◆ **TASK DESCRIPTION**:
Reproduce the listing that follows character for character, excluding its pictures.

◆ **TASK MATERIAL**:

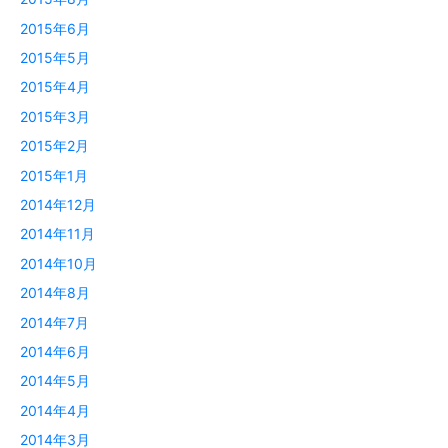
2015年6月
2015年5月
2015年4月
2015年3月
2015年2月
2015年1月
2014年12月
2014年11月
2014年10月
2014年8月
2014年7月
2014年6月
2014年5月
2014年4月
2014年3月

◆ **REPLY**:
2015年6月
2015年5月
2015年4月
2015年3月
2015年2月
2015年1月
2014年12月
2014年11月
2014年10月
2014年8月
2014年7月
2014年6月
2014年5月
2014年4月
2014年3月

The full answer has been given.